03 Sept 2025
A model is as good as the data behind it. In the following article using the same function, six different subsets from the same dataset were tested. Each of the subsets was fitted with quadratic, cubic and quartic curves. At first the curves looked like a great fit but looking in closely to the predictions the story changes.
So with this we learn that even a perfect fit can be misleading - without enough well-distributed data points, you risk choosing the wrong model, making the wrong predictions and taking the wrong decisions.
In modelling work the importance of a robust dataset cannot be overstated or highlighted enough. Remember, as they say, garbage in garbage out - if you work with weak or bad data it skews predictions and derails decisions. If the data is flawed needless to say that the predictions will be too and so will any decisions that follow.
A robust dataset not only requires a sufficient number of datapoints but also an even distribution across the full range of interest. The example in the image above illustrates a toy case of y=x^2 * noise. Here the noise is included deliberately, as real word data collection is never perfect and inevitably contains a degree of variability.
As you can see in the image, the same dataset was processed in 6 different ways as follows;
top left = few datapoints, lower range
top right = few datapoints, upper range
middle left = sparse datapoints, spread across whole range
middle right = few datapoints, mid range
bottom left = few datapoints, concentrated at the ends of the range
bottom right = full dataset
Next a quadratic, cubic and quartic curve were fitted to the different datasets and the results are very different! Let's take the one on the top left where the errors (measured as the sum of the absolute difference between actual y and predicted y) were almost negligible, therefore all 3 curves pass (near) exactly through the datapoints. Having said that, the real story appears at the upper end of x. The predicted values start to diverge sharply and not just from each other but also from the predictions made using the complete dataset (bottom right).
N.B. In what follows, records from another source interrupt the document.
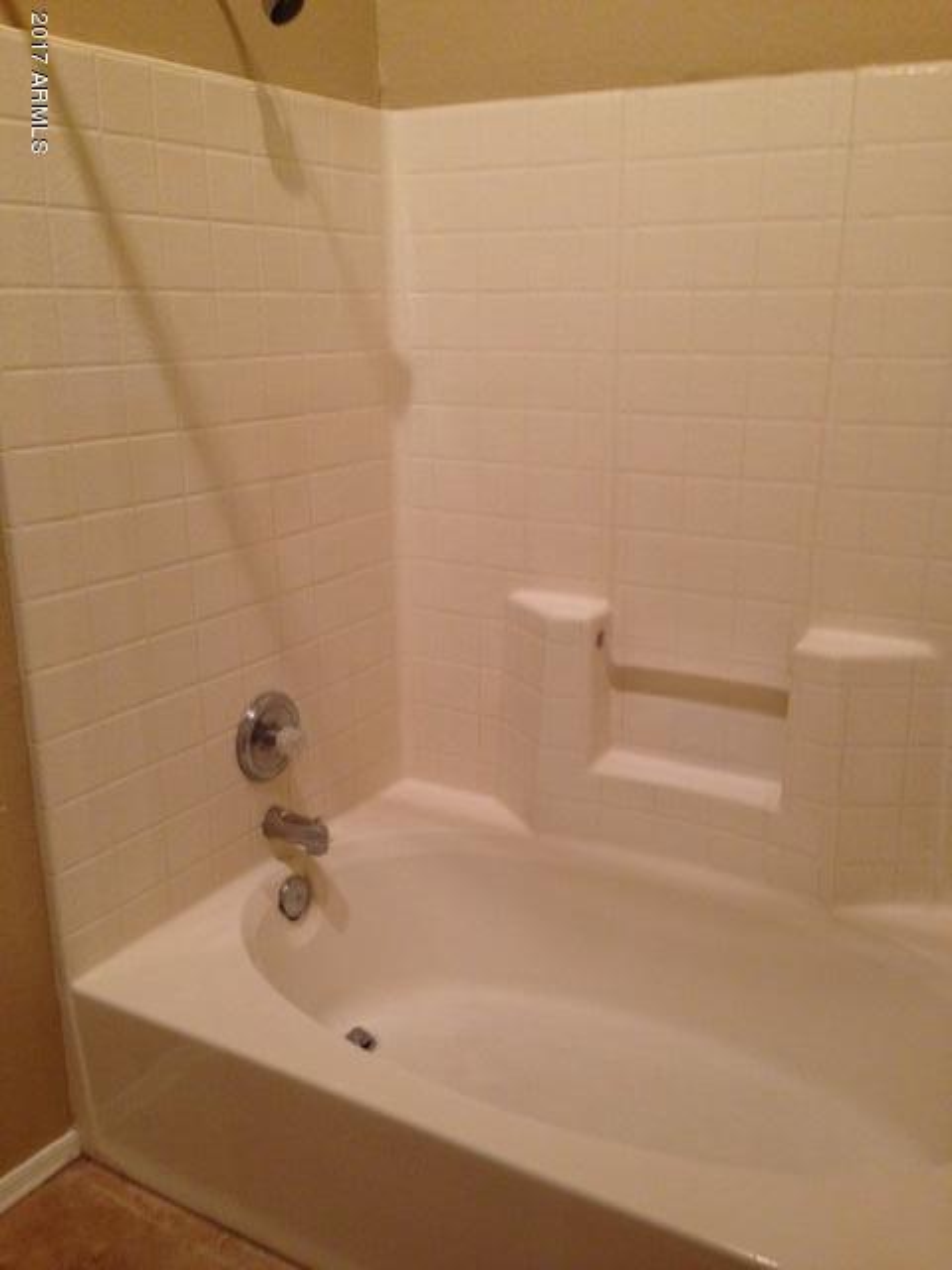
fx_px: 1210
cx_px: 476
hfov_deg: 42.9
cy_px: 635
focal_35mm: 33
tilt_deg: -16.0
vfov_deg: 55.4
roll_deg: -0.3
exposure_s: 1/20
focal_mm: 4.12
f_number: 2.4
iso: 160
It is a clear reminder that even when a model fits perfectly to the data at hand, it may still tell a very different story outside the range you've measured.
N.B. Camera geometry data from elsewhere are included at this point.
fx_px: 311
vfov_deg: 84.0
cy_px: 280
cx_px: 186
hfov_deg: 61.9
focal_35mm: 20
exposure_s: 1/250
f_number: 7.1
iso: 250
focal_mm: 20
When the full dataset is used, all three fitted curves end up looking almost identical, but with the reduced datasets the picture changes dramatically as the quality of the predictions vary ranging from completely off-base shape with wildly inaccurate predictions (top right) to curves that look reasonable but still not very good predictions as they drift noticeably from the results of the full dataset (middle left).
What's striking is that many of these curves appear to fit the data well.The problem is that without enough points spread across the full range, there is no reliable way to tell which fit is actually correct. That uncertainty can easily lead to the wrong model and wrong predictions or conclusions. That is why having a solid dataset isn't just useful, it's essential.